The Partnership's results for 2025 were negatively impacted by the natural decline of aging wells, with sold production for the Bakken Assets totaling approximately 1,700 BOE per day and 1,800 BOE per day for the quarter and year ended December 31, 2025. The Partnership turned 20 new wells to sales during the second and third quarters of 2024, which contributed to sold production for the Bakken Assets of approximately 2,000 BOE per day and 2,100 BOE per day for the quarter and year ended December 31, 2024. The Partnership anticipates production to see a boost in the first half of 2026 due to the anticipated completion of the 12 wells currently in various stages of the drilling and completion process. Production volumes per day fluctuate due to the timing of well completionsÍž new wells often have high levels of production immediately following completion.
The downward pressure on oil market prices during 2025 continued to negatively impact the Partnership's revenues compared to the year ended December 31, 2024. Supply constraints and heightened demand did have a positive effect on natural gas prices throughout 2025, which resulted in higher natural gas revenues and helped offset lower oil prices.
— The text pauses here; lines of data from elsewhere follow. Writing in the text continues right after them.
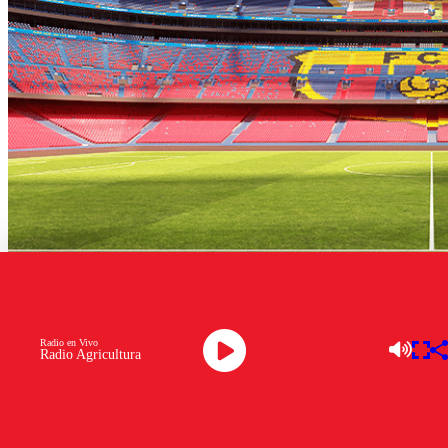
Barcelona
Radio en Vivo
Radio Agricultura
Este miércoles
FC Barcelona
reveló unas imágenes de
cómo quedará el nuevo estadio Camp Nou
, cuyas obras
siguen avanzando.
The Partnership's realized sales prices for NGLs are influenced by the components extracted, including ethane, propane and butane and natural gasoline, among others, and the respective market pricing for each component.
If the operators of the Bakken Assets are unable to produce, process and sell oil and natural gas at economical prices, the operators may curtail daily production, shut-in producing wells or seek other cost-cutting measures. Consequently, any of these measures could significantly impact the Partnership's oil, natural gas and NGL production, and there can be no assurance regarding how they will produce if and when they are brought back on-line. Further, production is dependent on the investment in existing wells and the development of new wells. See further discussion on the Partnership's investment in new wells in "Liquidity and Capital Resources" below.
Differentials
The realized prices per barrel of oil above are based upon the NYMEX benchmark price less a cost to distribute the oil, or the differential. Oil price differentials primarily represent the transportation costs in moving produced oil at the wellhead to a refinery and are based on the availability of pipeline, rail and other transportation methods out of the Bakken. Oil price differentials to the NYMEX benchmark price vary by operator based upon operator-specific contracts. On a weighted average basis by operator, the Partnership's realized oil price differentials were approximately $0.70 per barrel of oil higher during the year ended December 31, 2025, in comparison to year ended December 31, 2024, which reduced the Partnership's realized oil sales prices.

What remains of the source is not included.